The quality of a result is assessed by the cost function associated with the histogram resulting from the \(N\) measurements \(\{z_i: c_i\}_{1\le i\le N}\) (the \(\{z_i\}\) are the measured bitstrings, the \(\{c_i\}\) are the number of counts associated with each bitstring):

\[\sum_{i=1}^N \frac{c_i}{\sum_{j=1}^N c_j} z_i^TQz_i\]
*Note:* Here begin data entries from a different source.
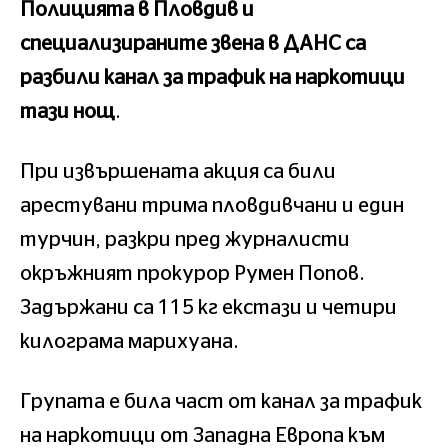
Полицията в Пловдив и
специализираните звена в ДАНС са
разбили канал за трафик на наркотици
тази нощ
.
При извършената акция са били
арестувани трима пловдивчани и един
турчин, разкри пред журналисти
окръжният прокурор Румен Попов.
Задържани са 115 кг екстази и четири
килограма марихуана.
Групата е била част от канал за трафик
на наркотици от Западна Европа към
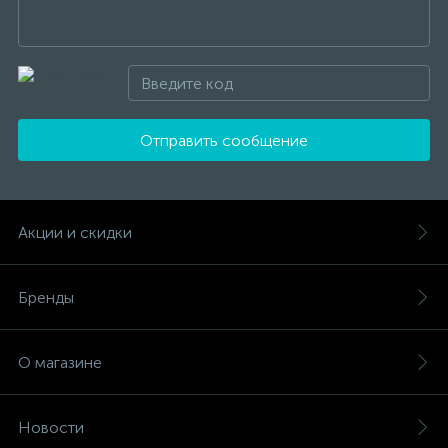
Отправить сообщение
Акции и скидки
Бренды
О магазине
Новости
Let’s see how it evolves when the duration of the Sequence is increased:

[14]:

def get_cost_colouring(bitstring, Q):
    z = np.array(list(bitstring), dtype=int)
    cost = z.T @ Q @ z
    return cost


def get_cost(counter, Q):
    cost = sum(counter[key] * get_cost_colouring(key, Q) for key in counter)
    return cost / sum(counter.values())  # Divide by total samples

[15]:

cost = []
for T in 1000 * np.linspace(1, 10, 10):
    seq = pulser.Sequence(reg, pulser.DigitalAnalogDevice)
    seq.declare_channel("ising", "rydberg_global")
    adiabatic_pulse = pulser.Pulse(
        pulser.InterpolatedWaveform(T, [1e-9, Omega, 1e-9]),
        pulser.InterpolatedWaveform(T, [delta_0, 0, delta_f]),
        0,
    )
    seq.add(adiabatic_pulse, "ising")
    simul = pulser_simulation.QutipBackendV2(seq)
    results = simul.run()
    count_dict = results.final_bitstrings
    cost.append(get_cost(count_dict, Q) / 3)

[16]:

plt.figure(figsize=(12, 6))
plt.plot(range(1, 11), np.array(cost), "--o")
plt.xlabel("total time evolution (µs)", fontsize=14)
plt.ylabel("cost", fontsize=14)
plt.show()

We see why this approach is called “Adiabatic”: the quality of the solution increases (the cost decreases) if the time taken for the evolution is longer.

To go further:

The heuristic we are using here to define the values of \(\Omega\) and \(\delta\) along time works well in this case. You will surely have to adapt these values if you change the matrix \(Q\). To tune them automatically, you can use an optimization procedure to find the sequence minimizing your cost function \(z^TQz\) (see get_cost function above). An example of an optimization procedure is presented in this tutorial (for a different cost function).
If the matrix \(Q\) you are trying to solve contains some off-diagonal elements, you need to use local addressability to solve your problem. An example of such a problem and its solution is presented in this tutorial.